Témoin venue du pays le plus pauvre de l’hémisphère américain, l’Haïtienne Alexandre Kettly, du Mouvement paysan de Papaye (MPP), a décrit les effets dévastateurs du réchauffement climatique dans son pays, où plus de 80% de la population vit en-dessous du seuil de pauvreté avec moins de 2 dollars américains par jour. «Selon le dernier rapport de l’ONU sur le développement humain, les données d’Haïti sont comparables à celles d’un pays en guerre… Plus de 90% de la population active est au chômage, plus de 70% n’a pas accès aux soins de santé, 60% de la population est analphabète, l’espérance de vie est passée de 60 à 54 ans ces cinq dernières années. Manger un plat chaud tous les jours en Haïti est devenu un luxe…»
En Haïti, a-t-elle rappelé, les graves conséquences du changement climatique – «alors que nous ne portons aucune responsabilité pour le réchauffement» – ne font qu’aggraver la situation de délabrement du pays aux plans économique et social.
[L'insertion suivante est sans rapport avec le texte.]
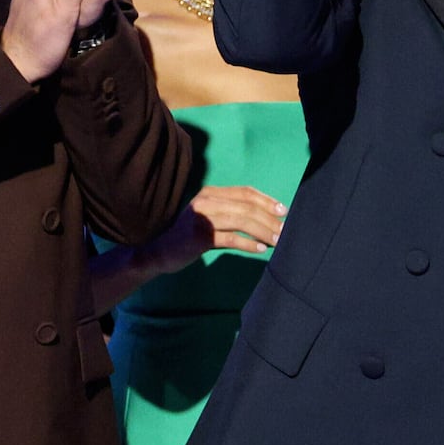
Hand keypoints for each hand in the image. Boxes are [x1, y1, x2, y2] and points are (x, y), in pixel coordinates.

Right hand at [137, 185, 287, 277]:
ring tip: (277, 240)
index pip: (245, 192)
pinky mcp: (199, 236)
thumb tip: (266, 217)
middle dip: (269, 218)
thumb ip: (231, 212)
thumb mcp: (209, 216)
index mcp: (211, 193)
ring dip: (263, 231)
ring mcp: (202, 218)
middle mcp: (206, 201)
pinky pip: (230, 238)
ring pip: (242, 221)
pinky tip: (261, 249)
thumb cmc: (189, 235)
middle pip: (246, 206)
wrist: (158, 252)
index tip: (284, 210)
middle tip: (285, 230)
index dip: (266, 200)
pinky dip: (248, 244)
Durant les trois dernières décennies, la fréquence des désastres qui ont frappé le pays, notamment les cyclones qui ont dévasté des villes entières, a augmenté de plus de 40% par rapport aux périodes précédentes. La militante haïtienne a qualifié d’injustice le fait que les pays industrialisés ou émergents craignent plus pour leur croissance économique que pour l’avenir de la planète. Elle a lancé un cri de détresse: l’inaction face à la menace posée par le changement climatique constitue à ses yeux une violation flagrante du droit à la vie de chaque être humain.
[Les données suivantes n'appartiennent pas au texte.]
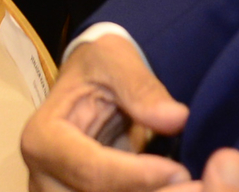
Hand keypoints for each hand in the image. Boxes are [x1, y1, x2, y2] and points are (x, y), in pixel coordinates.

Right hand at [23, 37, 238, 191]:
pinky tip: (178, 189)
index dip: (138, 176)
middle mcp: (44, 179)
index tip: (182, 171)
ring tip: (193, 188)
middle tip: (196, 187)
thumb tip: (175, 118)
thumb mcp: (115, 60)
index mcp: (42, 139)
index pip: (92, 170)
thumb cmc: (97, 67)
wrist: (89, 84)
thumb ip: (141, 88)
Les Eglises sont sollicitées: elles doivent agir pour la sauvegarde de la Création
Présentant un «calculateur de CO2» – mis au point par PPP en collaboration avec l’association «oeku Eglise et environnement» (*), il mesure l’empreinte écologique réelle des paroisses – Miges Baumann a tenu à encourager les responsables paroissiaux à améliorer l’efficience du chauffage et l’isolation des bâtiments. «Il s’agit de faire le ménage chez soi», a-t-il lancé. Pour lui, il ne fait pas de doute, les Eglises chrétiennes, dans les pays du Nord, peuvent apporter leur contribution à la sauvegarde de la Création, c’est même un impératif.
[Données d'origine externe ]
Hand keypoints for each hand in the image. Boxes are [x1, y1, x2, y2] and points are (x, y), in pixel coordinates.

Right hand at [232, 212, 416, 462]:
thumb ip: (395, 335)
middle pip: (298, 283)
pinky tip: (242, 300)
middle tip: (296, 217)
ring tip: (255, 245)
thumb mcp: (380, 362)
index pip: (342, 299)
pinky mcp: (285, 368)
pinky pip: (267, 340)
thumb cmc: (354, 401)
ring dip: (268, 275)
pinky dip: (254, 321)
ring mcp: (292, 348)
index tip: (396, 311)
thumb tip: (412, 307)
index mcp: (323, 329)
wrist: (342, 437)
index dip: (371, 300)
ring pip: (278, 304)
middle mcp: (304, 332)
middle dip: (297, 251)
Si les économies d’énergie réalisées par les paroisses sont allouées à un Fonds pour le climat qui promeut des projets pour la protection du climat et de l’environnement au Sud (développement de possibilités peu gourmandes en énergie pour cuisiner, éclairage économique sur une base solaire, pépinières ou programme de reforestation…) alors, les efforts des paroisses seront doublement récompensés. C’est ainsi que les capacités des populations du Sud à maîtriser et limiter l’impact de leurs activités sur l’environnement pourront être renforcées. La campagne oecuménique de carême 2009 mettra d’ailleurs l’accent sur la justice climatique, une question intimement liée à celle de la justice sociale. JB
(*) Plus de 600 paroisses, organisations liées à l’Eglise et un grand nombre de personnes sont membres de l’association «oeku Eglise et environnement», créée en 1986. Aujourd’hui, oeku est reconnue en qualité d’organe de consultation pour les questions écologiques par la Conférence des évêques suisses (CES) et la Fédération des Eglises Protestantes de Suisse (FEPS). Encore trop peu connue en Suisse romande, l’association «oeku Eglise et environnement», qui milite pour la «société à 2000 watts», propose depuis 1993 aux paroisses de célébrer chaque année «Un Temps pour la Création». Cette année, la campagne «Oasis Terre» aura lieu du 1er septembre au 4 octobre.